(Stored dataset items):
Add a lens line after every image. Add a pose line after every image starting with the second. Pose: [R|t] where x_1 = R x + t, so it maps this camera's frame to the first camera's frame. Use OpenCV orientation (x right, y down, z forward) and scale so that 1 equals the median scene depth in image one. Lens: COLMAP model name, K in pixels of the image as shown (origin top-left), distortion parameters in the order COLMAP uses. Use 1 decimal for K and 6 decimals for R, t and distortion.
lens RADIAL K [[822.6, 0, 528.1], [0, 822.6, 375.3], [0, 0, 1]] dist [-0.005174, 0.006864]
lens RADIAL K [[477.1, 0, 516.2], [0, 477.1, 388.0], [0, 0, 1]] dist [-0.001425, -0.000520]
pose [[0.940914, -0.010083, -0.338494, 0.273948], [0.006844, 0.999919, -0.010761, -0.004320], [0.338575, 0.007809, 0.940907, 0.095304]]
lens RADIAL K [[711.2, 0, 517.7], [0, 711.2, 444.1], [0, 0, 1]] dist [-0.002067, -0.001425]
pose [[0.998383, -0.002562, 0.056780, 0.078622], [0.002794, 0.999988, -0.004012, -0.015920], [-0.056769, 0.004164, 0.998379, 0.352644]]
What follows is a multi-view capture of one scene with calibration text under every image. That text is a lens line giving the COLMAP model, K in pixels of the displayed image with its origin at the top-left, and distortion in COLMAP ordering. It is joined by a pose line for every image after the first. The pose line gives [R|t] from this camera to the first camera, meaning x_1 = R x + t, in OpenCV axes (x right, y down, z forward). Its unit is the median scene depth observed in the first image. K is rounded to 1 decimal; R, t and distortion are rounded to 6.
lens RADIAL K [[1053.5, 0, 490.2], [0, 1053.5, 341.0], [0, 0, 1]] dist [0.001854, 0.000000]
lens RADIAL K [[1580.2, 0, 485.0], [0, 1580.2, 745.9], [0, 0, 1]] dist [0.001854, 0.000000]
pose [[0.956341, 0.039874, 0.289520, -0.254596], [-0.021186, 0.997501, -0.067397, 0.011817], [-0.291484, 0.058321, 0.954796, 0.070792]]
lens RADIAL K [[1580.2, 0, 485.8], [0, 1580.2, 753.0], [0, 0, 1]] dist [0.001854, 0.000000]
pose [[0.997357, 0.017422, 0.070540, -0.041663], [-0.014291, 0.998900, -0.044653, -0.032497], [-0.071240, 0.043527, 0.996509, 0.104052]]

(THE TASK): Return every entry above with nothing altered.

(WRITTEN SOLUTION):
Add a lens line after every image. Add a pose line after every image starting with the second. Pose: [R|t] where x_1 = R x + t, so it maps this camera's frame to the first camera's frame. Use OpenCV orientation (x right, y down, z forward) and scale so that 1 equals the median scene depth in image one. Lens: COLMAP model name, K in pixels of the image as shown (origin top-left), distortion parameters in the order COLMAP uses. Use 1 decimal for K and 6 decimals for R, t and distortion.
lens RADIAL K [[822.6, 0, 528.1], [0, 822.6, 375.3], [0, 0, 1]] dist [-0.005174, 0.006864]
lens RADIAL K [[477.1, 0, 516.2], [0, 477.1, 388.0], [0, 0, 1]] dist [-0.001425, -0.000520]
pose [[0.940914, -0.010083, -0.338494, 0.273948], [0.006844, 0.999919, -0.010761, -0.004320], [0.338575, 0.007809, 0.940907, 0.095304]]
lens RADIAL K [[711.2, 0, 517.7], [0, 711.2, 444.1], [0, 0, 1]] dist [-0.002067, -0.001425]
pose [[0.998383, -0.002562, 0.056780, 0.078622], [0.002794, 0.999988, -0.004012, -0.015920], [-0.056769, 0.004164, 0.998379, 0.352644]]
What follows is a multi-view capture of one scene with calibration text under every image. That text is a lens line giving the COLMAP model, K in pixels of the displayed image with its origin at the top-left, and distortion in COLMAP ordering. It is joined by a pose line for every image after the first. The pose line gives [R|t] from this camera to the first camera, meaning x_1 = R x + t, in OpenCV axes (x right, y down, z forward). Its unit is the median scene depth observed in the first image. K is rounded to 1 decimal; R, t and distortion are rounded to 6.
lens RADIAL K [[1053.5, 0, 490.2], [0, 1053.5, 341.0], [0, 0, 1]] dist [0.001854, 0.000000]
lens RADIAL K [[1580.2, 0, 485.0], [0, 1580.2, 745.9], [0, 0, 1]] dist [0.001854, 0.000000]
pose [[0.956341, 0.039874, 0.289520, -0.254596], [-0.021186, 0.997501, -0.067397, 0.011817], [-0.291484, 0.058321, 0.954796, 0.070792]]
lens RADIAL K [[1580.2, 0, 485.8], [0, 1580.2, 753.0], [0, 0, 1]] dist [0.001854, 0.000000]
pose [[0.997357, 0.017422, 0.070540, -0.041663], [-0.014291, 0.998900, -0.044653, -0.032497], [-0.071240, 0.043527, 0.996509, 0.104052]]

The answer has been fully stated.